Already, we are seeing a host of developments that may very well become the norm in educational institutions around the world. These include:
A much welcome modernisation of blackboards and whiteboards, a smartboard helps teachers and students collaborate on a project and share it with the rest of the class in real-time. What makes smartboards even more useful is that they can store notes that have been shared with a class for future use and for reference by each student.
Measuring attendance is something that educational institutions have perennially struggled with. With an IoT-based attendance system (especially those using online dashboards), schools can record attendance automatically and more accurately. For educators, this helps save time that would have otherwise been spent on measuring attendance manually. For students and their parents, the need to digitally register students can make students attend classes more regularly.
Improving Inclusiveness For Those With Special Needs
A major challenge that schools have faced is how to better cater to students with physical, social and learning challenges. IoT connected devices can help open doors to such groups to better streamline their learning abilities.

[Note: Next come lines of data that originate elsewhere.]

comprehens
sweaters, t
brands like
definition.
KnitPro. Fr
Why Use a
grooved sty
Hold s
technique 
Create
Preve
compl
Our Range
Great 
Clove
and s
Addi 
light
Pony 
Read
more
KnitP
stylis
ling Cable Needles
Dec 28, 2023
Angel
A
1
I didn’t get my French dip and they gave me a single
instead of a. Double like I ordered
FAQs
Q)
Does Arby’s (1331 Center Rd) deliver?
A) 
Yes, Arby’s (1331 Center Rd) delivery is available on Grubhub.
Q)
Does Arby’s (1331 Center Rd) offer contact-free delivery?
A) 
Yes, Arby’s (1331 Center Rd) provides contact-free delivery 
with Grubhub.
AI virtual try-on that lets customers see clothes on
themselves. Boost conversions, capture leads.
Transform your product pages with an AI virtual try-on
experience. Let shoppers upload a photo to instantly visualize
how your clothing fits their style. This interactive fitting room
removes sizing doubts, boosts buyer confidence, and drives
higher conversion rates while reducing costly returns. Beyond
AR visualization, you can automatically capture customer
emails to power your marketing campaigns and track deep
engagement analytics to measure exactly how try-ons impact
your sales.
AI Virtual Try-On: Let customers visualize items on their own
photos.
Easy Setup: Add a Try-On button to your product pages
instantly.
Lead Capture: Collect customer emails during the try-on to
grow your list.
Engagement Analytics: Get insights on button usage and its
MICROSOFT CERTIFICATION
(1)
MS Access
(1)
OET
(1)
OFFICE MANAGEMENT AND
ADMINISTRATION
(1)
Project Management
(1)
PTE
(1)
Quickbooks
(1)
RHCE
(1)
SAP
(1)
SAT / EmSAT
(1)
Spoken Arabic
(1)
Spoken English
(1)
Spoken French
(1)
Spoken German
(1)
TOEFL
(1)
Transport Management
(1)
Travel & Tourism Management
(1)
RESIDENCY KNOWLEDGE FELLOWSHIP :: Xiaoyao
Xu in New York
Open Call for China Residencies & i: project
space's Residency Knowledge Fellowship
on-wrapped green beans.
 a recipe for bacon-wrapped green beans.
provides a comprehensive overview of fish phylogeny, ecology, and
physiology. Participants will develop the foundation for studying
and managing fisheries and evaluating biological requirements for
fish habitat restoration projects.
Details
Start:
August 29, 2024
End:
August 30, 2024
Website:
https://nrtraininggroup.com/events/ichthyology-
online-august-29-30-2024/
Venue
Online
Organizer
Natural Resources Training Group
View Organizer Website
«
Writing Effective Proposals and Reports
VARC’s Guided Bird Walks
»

For instance, devices such as tablets and wearables can help students with communication challenges, through instant alerts that can be raised if the student cannot verbally describe an issue.
Laying Foundations For The Future
Although the benefits of IoT in education are clear, it will still take time for such innovations to become ubiquitous across the world’s markets – especially in emerging markets that still struggle with education inclusion. However, the Covid-19 pandemic means that the global education sphere is undergoing a stress test to see how we can use technology to overcome the hurdles posed by social distancing measures and closed educational institutions.
The pandemic may very well usher in a ‘new normal’ for the education sector, especially as we now clearly see the limits of legacy approaches. To prepare the next generation for the future, we need to leverage technology to make education more effective, engaging and inclusive.